● **Task goal**
With pictures omitted, restate the data word for word.

● **Input for this task**
[Start of Attachment]
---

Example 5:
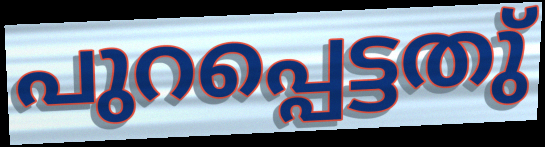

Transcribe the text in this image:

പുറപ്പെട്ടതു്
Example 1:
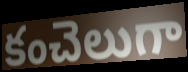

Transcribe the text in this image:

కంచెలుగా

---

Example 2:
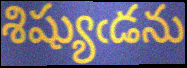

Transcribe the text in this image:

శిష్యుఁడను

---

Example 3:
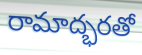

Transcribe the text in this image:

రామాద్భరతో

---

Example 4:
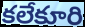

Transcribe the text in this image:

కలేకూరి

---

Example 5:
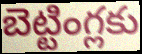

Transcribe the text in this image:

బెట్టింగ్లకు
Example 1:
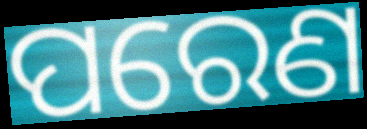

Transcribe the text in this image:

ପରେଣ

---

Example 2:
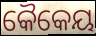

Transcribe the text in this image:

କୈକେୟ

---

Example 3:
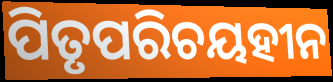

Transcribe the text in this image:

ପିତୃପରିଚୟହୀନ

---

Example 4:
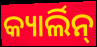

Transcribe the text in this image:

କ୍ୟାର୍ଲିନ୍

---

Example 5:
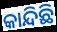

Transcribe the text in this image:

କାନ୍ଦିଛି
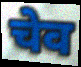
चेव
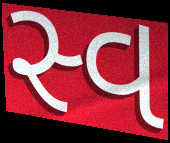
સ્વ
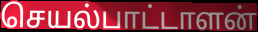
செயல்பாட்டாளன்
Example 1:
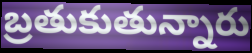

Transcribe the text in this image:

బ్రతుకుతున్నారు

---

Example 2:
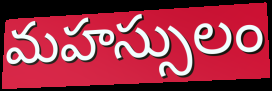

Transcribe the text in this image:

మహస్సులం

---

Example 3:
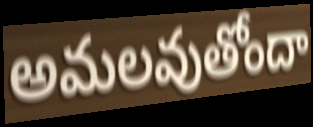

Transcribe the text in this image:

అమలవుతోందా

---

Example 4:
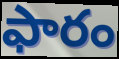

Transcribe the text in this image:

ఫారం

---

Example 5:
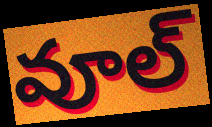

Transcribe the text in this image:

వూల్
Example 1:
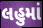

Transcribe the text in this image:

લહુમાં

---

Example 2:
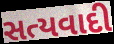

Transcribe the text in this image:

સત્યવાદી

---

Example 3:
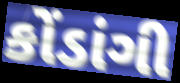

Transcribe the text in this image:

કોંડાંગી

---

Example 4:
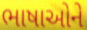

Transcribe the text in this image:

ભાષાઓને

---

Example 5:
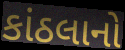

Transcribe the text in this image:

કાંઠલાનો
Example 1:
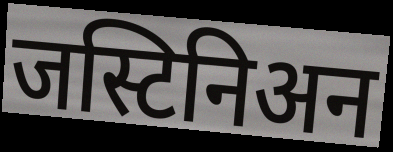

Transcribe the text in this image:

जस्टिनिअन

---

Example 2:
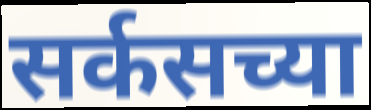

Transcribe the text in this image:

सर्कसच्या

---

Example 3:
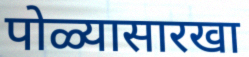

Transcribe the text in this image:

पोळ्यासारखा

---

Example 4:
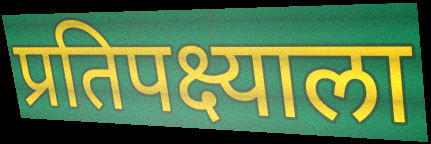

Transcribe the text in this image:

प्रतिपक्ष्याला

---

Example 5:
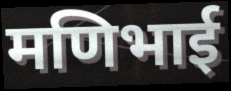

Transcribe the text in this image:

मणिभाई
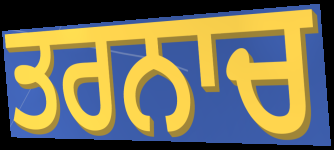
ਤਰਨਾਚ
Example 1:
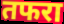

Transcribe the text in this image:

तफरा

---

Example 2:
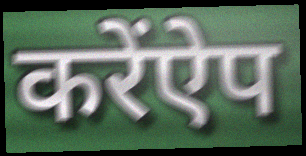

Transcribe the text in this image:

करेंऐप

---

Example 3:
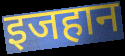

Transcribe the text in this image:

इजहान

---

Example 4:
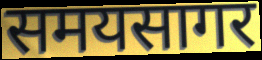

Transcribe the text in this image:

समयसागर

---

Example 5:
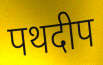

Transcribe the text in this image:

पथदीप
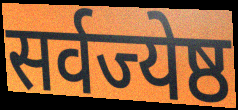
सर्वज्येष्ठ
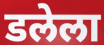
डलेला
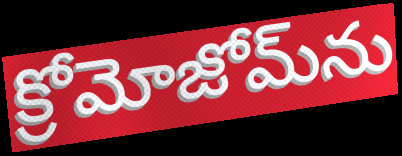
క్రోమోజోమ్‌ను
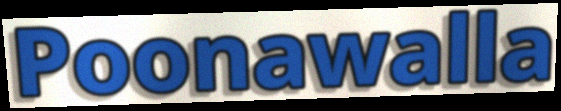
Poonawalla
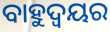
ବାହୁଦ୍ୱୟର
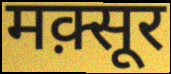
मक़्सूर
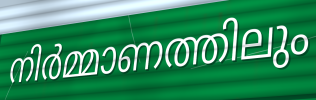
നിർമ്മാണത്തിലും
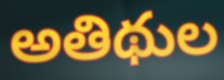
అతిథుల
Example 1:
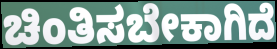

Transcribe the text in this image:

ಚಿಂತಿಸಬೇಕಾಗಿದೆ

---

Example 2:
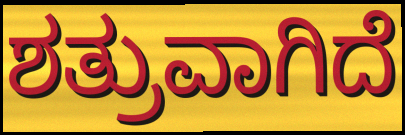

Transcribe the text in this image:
[End of Attachment]
● **Response to the task**
---

Example 5:

Transcribe the text in this image:

പുറപ്പെട്ടതു്
Example 1:

Transcribe the text in this image:

కంచెలుగా

---

Example 2:

Transcribe the text in this image:

శిష్యుఁడను

---

Example 3:

Transcribe the text in this image:

రామాద్భరతో

---

Example 4:

Transcribe the text in this image:

కలేకూరి

---

Example 5:

Transcribe the text in this image:

బెట్టింగ్లకు
Example 1:

Transcribe the text in this image:

ପରେଣ

---

Example 2:

Transcribe the text in this image:

କୈକେୟ

---

Example 3:

Transcribe the text in this image:

ପିତୃପରିଚୟହୀନ

---

Example 4:

Transcribe the text in this image:

କ୍ୟାର୍ଲିନ୍

---

Example 5:

Transcribe the text in this image:

କାନ୍ଦିଛି
चेव
સ્વ
செயல்பாட்டாளன்
Example 1:

Transcribe the text in this image:

బ్రతుకుతున్నారు

---

Example 2:

Transcribe the text in this image:

మహస్సులం

---

Example 3:

Transcribe the text in this image:

అమలవుతోందా

---

Example 4:

Transcribe the text in this image:

ఫారం

---

Example 5:

Transcribe the text in this image:

వూల్
Example 1:

Transcribe the text in this image:

લહુમાં

---

Example 2:

Transcribe the text in this image:

સત્યવાદી

---

Example 3:

Transcribe the text in this image:

કોંડાંગી

---

Example 4:

Transcribe the text in this image:

ભાષાઓને

---

Example 5:

Transcribe the text in this image:

કાંઠલાનો
Example 1:

Transcribe the text in this image:

जस्टिनिअन

---

Example 2:

Transcribe the text in this image:

सर्कसच्या

---

Example 3:

Transcribe the text in this image:

पोळ्यासारखा

---

Example 4:

Transcribe the text in this image:

प्रतिपक्ष्याला

---

Example 5:

Transcribe the text in this image:

मणिभाई
ਤਰਨਾਚ
Example 1:

Transcribe the text in this image:

तफरा

---

Example 2:

Transcribe the text in this image:

करेंऐप

---

Example 3:

Transcribe the text in this image:

इजहान

---

Example 4:

Transcribe the text in this image:

समयसागर

---

Example 5:

Transcribe the text in this image:

पथदीप
सर्वज्येष्ठ
डलेला
క్రోమోజోమ్‌ను
Poonawalla
ବାହୁଦ୍ୱୟର
मक़्सूर
നിർമ്മാണത്തിലും
అతిథుల
Example 1:

Transcribe the text in this image:

ಚಿಂತಿಸಬೇಕಾಗಿದೆ

---

Example 2:

Transcribe the text in this image:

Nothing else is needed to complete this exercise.